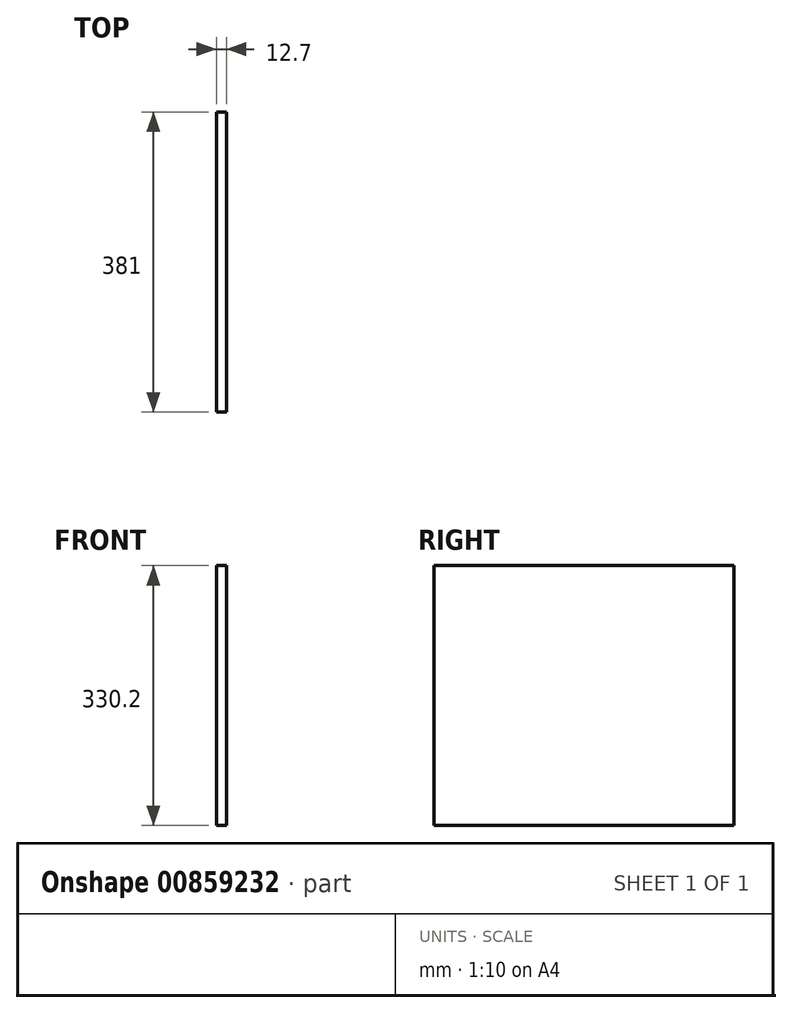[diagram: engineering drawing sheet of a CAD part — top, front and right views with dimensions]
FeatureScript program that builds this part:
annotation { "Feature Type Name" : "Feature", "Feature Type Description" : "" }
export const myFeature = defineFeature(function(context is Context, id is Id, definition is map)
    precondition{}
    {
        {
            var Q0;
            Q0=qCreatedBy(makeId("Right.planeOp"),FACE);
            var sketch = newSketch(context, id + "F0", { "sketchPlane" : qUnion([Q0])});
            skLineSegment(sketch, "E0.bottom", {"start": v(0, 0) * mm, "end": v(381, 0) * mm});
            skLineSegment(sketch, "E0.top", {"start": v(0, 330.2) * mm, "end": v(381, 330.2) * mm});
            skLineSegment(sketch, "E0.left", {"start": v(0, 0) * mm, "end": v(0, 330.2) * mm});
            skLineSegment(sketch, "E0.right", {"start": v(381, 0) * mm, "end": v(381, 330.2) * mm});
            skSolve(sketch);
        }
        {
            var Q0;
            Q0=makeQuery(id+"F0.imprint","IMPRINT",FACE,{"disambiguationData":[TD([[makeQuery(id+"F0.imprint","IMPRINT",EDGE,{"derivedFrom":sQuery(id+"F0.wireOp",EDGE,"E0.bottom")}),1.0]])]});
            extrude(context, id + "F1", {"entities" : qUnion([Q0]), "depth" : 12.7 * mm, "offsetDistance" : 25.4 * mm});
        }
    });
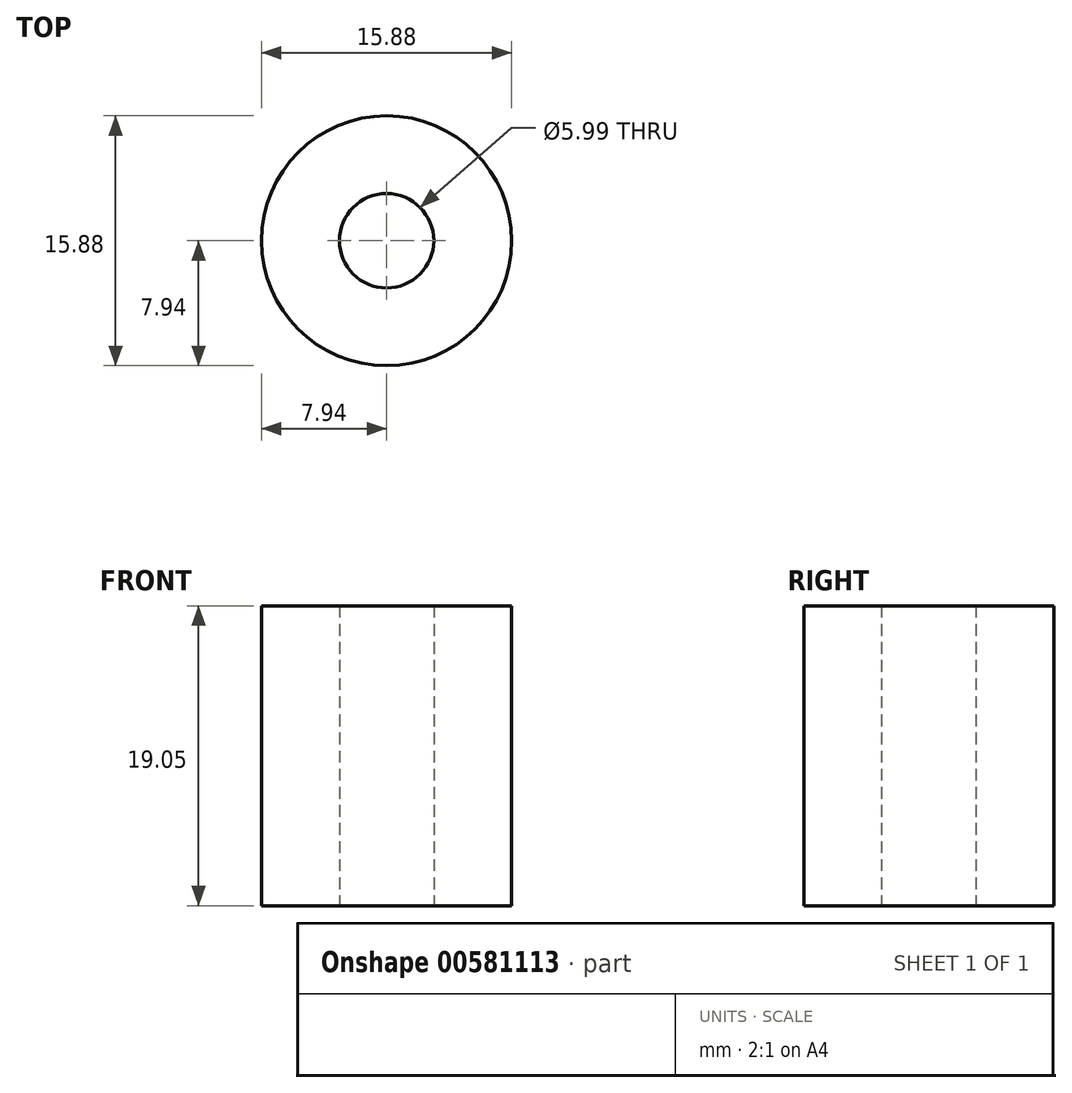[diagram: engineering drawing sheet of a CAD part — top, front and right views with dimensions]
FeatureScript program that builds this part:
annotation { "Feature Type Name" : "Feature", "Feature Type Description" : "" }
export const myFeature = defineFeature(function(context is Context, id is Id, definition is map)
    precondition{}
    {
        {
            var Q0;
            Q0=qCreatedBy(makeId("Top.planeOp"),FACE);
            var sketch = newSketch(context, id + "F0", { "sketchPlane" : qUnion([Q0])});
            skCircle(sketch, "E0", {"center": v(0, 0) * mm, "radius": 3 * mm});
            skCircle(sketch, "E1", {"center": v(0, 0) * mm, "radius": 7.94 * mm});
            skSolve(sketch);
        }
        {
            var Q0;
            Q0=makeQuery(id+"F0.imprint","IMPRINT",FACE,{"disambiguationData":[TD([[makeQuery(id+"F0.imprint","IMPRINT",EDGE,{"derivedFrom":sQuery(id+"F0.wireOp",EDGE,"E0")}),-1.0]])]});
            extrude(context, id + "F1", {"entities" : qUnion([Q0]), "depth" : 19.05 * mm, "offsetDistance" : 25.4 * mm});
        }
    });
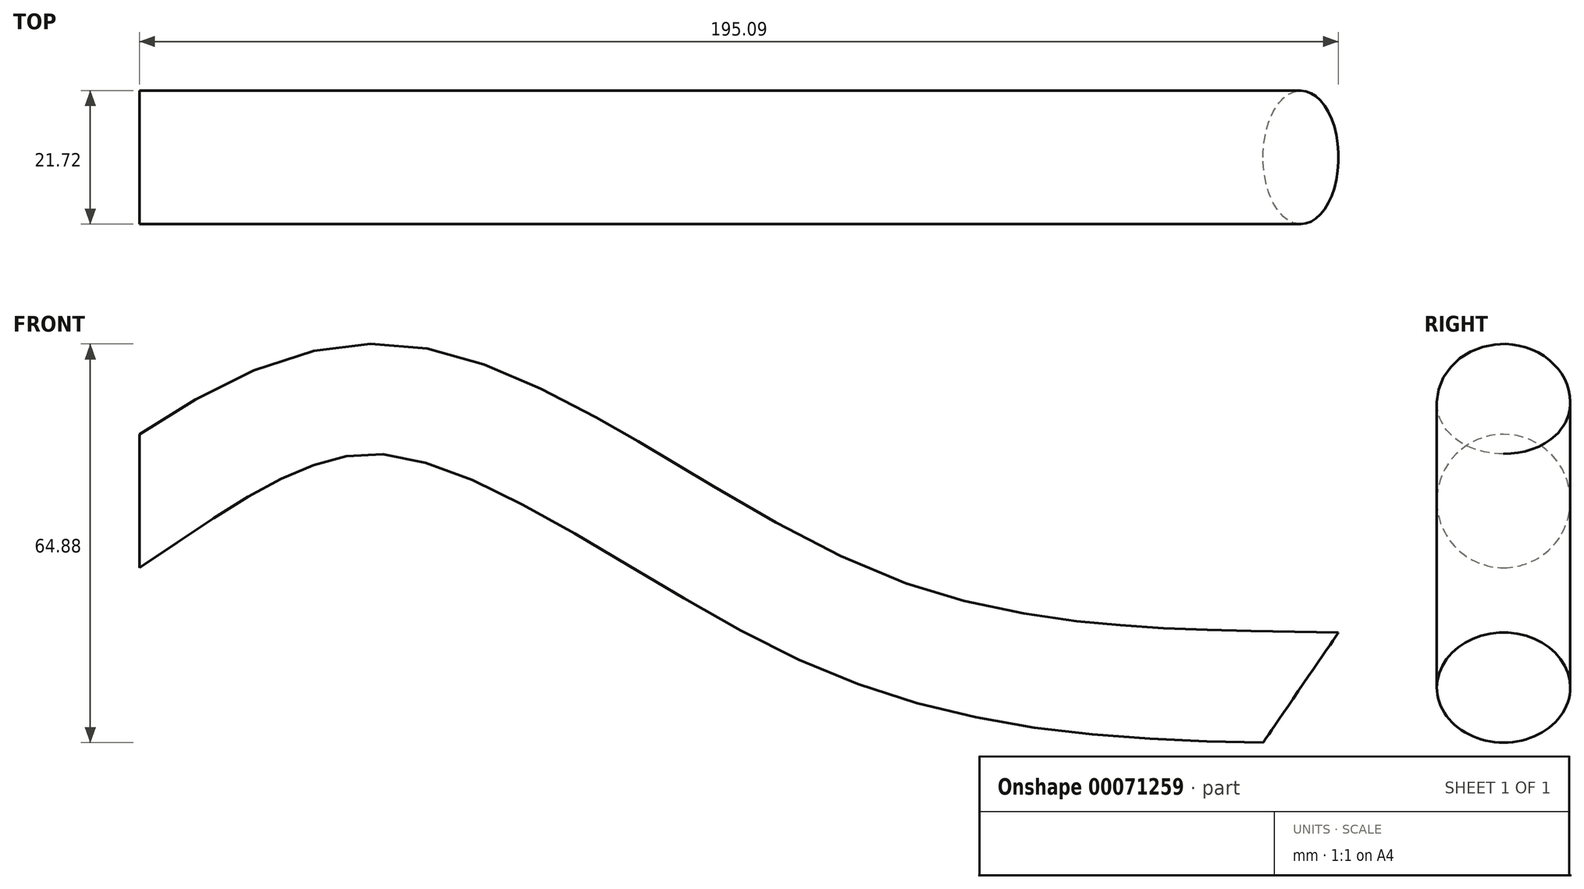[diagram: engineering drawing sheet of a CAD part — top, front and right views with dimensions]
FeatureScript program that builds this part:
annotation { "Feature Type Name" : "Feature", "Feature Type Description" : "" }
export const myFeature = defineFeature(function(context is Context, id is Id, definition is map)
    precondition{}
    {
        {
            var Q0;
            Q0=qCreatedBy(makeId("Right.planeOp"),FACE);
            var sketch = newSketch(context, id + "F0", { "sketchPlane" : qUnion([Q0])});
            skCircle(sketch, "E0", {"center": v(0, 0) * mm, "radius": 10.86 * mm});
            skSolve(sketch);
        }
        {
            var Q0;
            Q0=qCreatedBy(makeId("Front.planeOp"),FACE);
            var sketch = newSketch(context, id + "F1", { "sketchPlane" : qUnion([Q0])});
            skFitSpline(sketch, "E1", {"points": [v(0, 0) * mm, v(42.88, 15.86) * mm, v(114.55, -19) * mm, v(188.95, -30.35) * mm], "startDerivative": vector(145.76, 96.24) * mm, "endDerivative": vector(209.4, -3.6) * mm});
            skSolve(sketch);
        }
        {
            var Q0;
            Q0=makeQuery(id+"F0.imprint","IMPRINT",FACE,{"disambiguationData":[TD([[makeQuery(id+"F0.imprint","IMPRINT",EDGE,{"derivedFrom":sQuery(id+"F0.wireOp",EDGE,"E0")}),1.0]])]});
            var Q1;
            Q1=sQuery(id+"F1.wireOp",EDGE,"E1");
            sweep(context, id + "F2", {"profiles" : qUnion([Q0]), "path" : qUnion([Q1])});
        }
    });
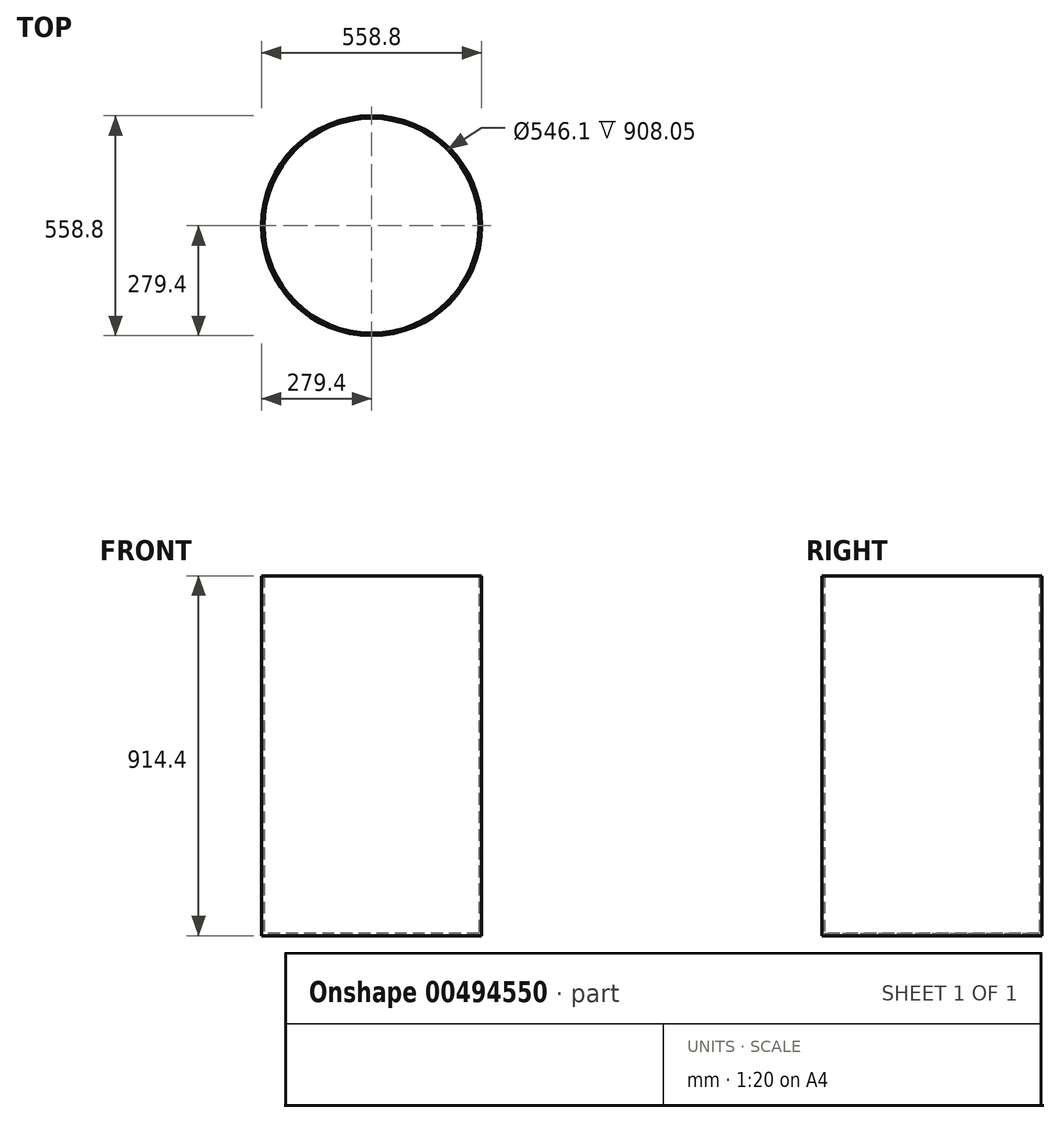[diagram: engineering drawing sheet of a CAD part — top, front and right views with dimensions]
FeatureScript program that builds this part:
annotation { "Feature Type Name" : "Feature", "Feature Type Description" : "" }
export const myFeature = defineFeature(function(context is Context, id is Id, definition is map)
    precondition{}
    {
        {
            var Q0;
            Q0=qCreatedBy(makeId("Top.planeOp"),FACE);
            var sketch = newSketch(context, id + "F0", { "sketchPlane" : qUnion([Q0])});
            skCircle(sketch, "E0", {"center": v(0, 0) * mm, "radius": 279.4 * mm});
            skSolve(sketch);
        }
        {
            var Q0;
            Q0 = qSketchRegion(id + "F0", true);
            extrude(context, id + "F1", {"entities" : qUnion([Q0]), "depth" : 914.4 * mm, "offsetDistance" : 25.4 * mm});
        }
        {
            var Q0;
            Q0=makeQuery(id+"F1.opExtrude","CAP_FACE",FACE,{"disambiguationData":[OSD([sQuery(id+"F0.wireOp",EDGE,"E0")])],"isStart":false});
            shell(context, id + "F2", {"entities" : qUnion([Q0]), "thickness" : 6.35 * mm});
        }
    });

________________________________________

- [PROBLEM DETAILS]
List every line of the listing above that contains the string "imprint", matching case exactly.

- [FULL SOLUTION]
            Q0=makeQuery(id+"F0.imprint","IMPRINT",FACE,{"disambiguationData":[TD([[makeQuery(id+"F0.imprint","IMPRINT",EDGE,{"derivedFrom":sQuery(id+"F0.wireOp",EDGE,"E0.bottom")}),1.0]])]});
            Q0=makeQuery(id+"F0.imprint","IMPRINT",FACE,{"disambiguationData":[TD([[makeQuery(id+"F0.imprint","IMPRINT",EDGE,{"derivedFrom":sQuery(id+"F0.wireOp",EDGE,"E0")}),-1.0]])]});
            Q0=makeQuery(id+"F0.imprint","IMPRINT",FACE,{"disambiguationData":[TD([[makeQuery(id+"F0.imprint","IMPRINT",EDGE,{"derivedFrom":sQuery(id+"F0.wireOp",EDGE,"E0")}),1.0]])]});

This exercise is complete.